Of course, that kind of reflects how I feel as a player about GM fudging; it all depends on how I trust the GM's judgment.
Same. I've had DMs that feel
very cheaty -- a player takes a trip build and suddenly every enemy has 4 legs, or a player creates a pyromaniac and suddenly every enemy has fire resistance, etc. Back in my Seattle days, I had a DM that would throw down 20 enemies onto the battle mat and then just pull a bunch right off the mat mid-battle if it was too much for the PCs.
No matter what we did -- smart or stupid, planning or spontaneous -- every fight would be very hard but not hard enough to kill us. At a certain point you realize that it doesn't matter what you do; these fights are destined for a specific outcome. So, no need to invest time or energy into a plan that might make things go better. In fact, after a while you start to realize that you might even be *protected* from death, so you act stupid just to crash up against the railroad and see how forced it will be.
I myself have never done that as a DM. I run a sandbox and let the dice fall where they may,
almost always. In fact, my players would suggest that I am probably too impartial, as I've allowed them to be TPK'd repeatedly. However, they would be TPK'd probably a little more if it wasn't for the little fudging I
have done.
I had to create a golem to guard a treasure. I couldn't predict if the players were going to storm the ruined keep or if they would send the rogue in to scout -- so I needed a creature that would be a match for all of them, but not so tough that it would insta-kill the rogue if he encountered it solo. I also needed the golem to have the see-invisibility property, which a lot of the weaker ones don't have, and a lot of the tougher ones were too tough. I finally found one that was
almost perfect, in the Tome of Horrors. However, I calculated that
if the golem were to hit for max-damage, it would put the rogue at -1, at which point the rogue would be beaten to death.

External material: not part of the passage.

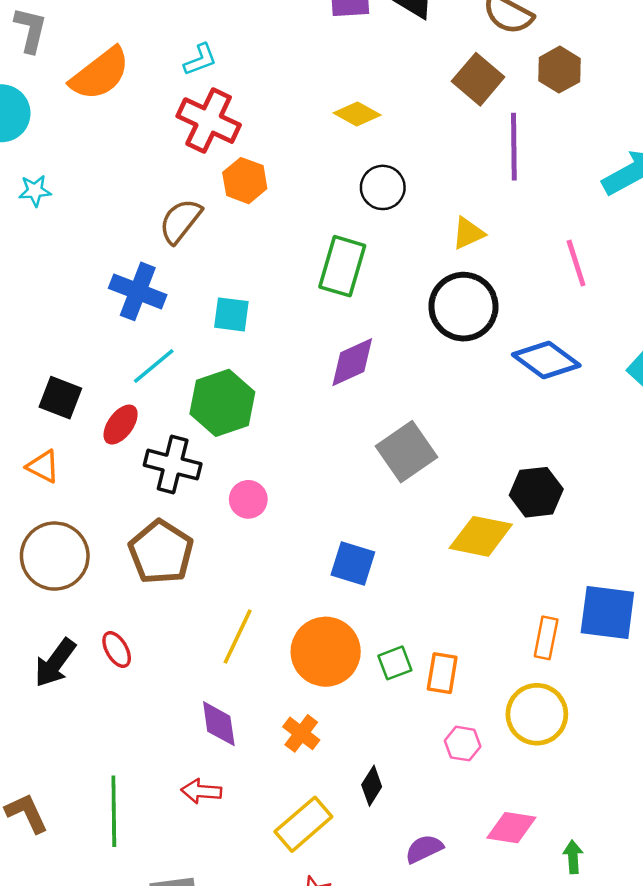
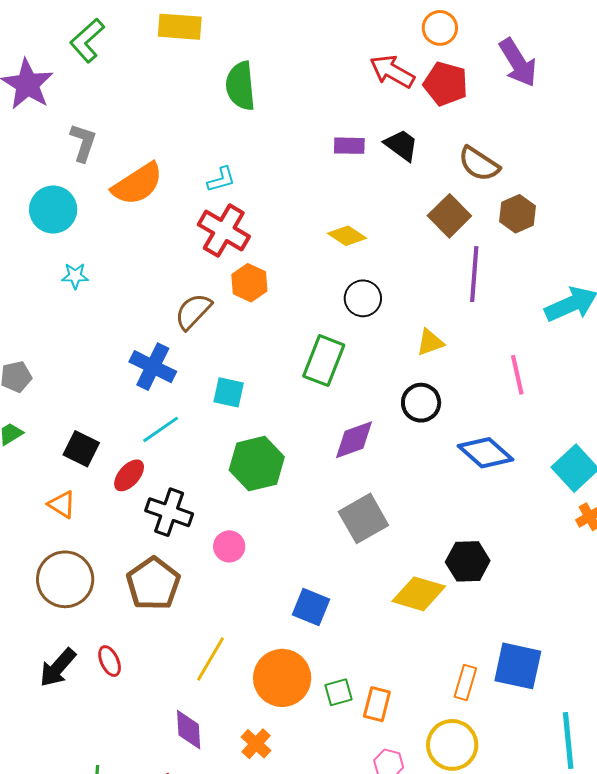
black circle: (463, 307) -> (421, 403), size x0.7
purple diamond: (352, 362) -> (354, 440), moved
green hexagon: (222, 403) -> (257, 464), moved

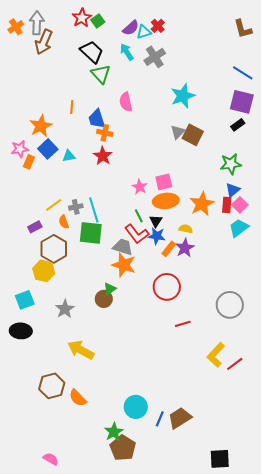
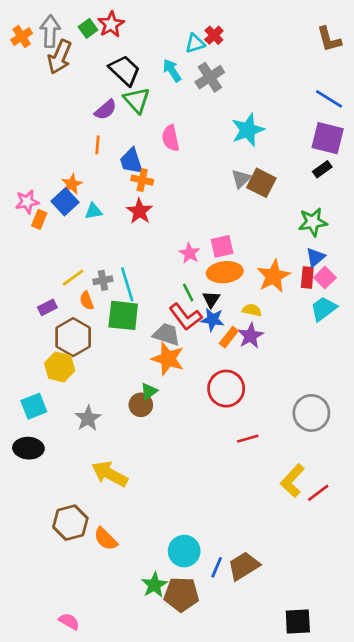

Anything other than max damage was fine. So I resolved right then & there that since the golem was otherwise perfect for my game, if I managed to roll max damage, I was re-rolling. Any outcome was fine except one -- I did not feel that certain death with not even a chance to react was "fun" for the players. If the golem hit hard and the rogue lived but was dumb enough to try to solo it anyway, then by all means let's kill the rogue. But killing him out of the blue simply because the monster wasn't a perfect match for all the constraints I had? Nah.
Of course, just as fate would have it, the rogue scouted ahead invisibly, the golem saw him, and walloped him for max damage -- 4 or 5 d6s, with a 6 rolled for every one. Damn it. So I secretly re-rolled and the game went on.
I could have picked a different gaming system that wouldn't have required a re-roll, if I were willing to spend weeks or months investigating such a solution. I could have made a custom monster if I were willing to invest time in that, too. I could have simply said beforehand that the monster would do a set 10 points of damage because that's what I wanted to dictate and then proceeded to railroad the hell out of the game because I'd become some power-tripping evil DM. However, the solution I used took 5 seconds and still left my game with a huge realm of possible outcomes. I was happy, and to this day the players still talk about that insane golem fight, so it appears I provided a good time to them, too.
That is the "mental place" that I hope the DMs I play with can find. I want a DM that leaves things alone, and lets the outcome be the outcome... with rare exceptions for miserably lame crap. Tinker too much and I can see it, which sucks. Tinker not at all and the statistics (at least for D&D) will eventually dictate that something ridiculous, stupid, and annoying happens. In such (hopefully extremely infrequent) cases, I'd rather a secret change than simply discarding or overhauling the entire system.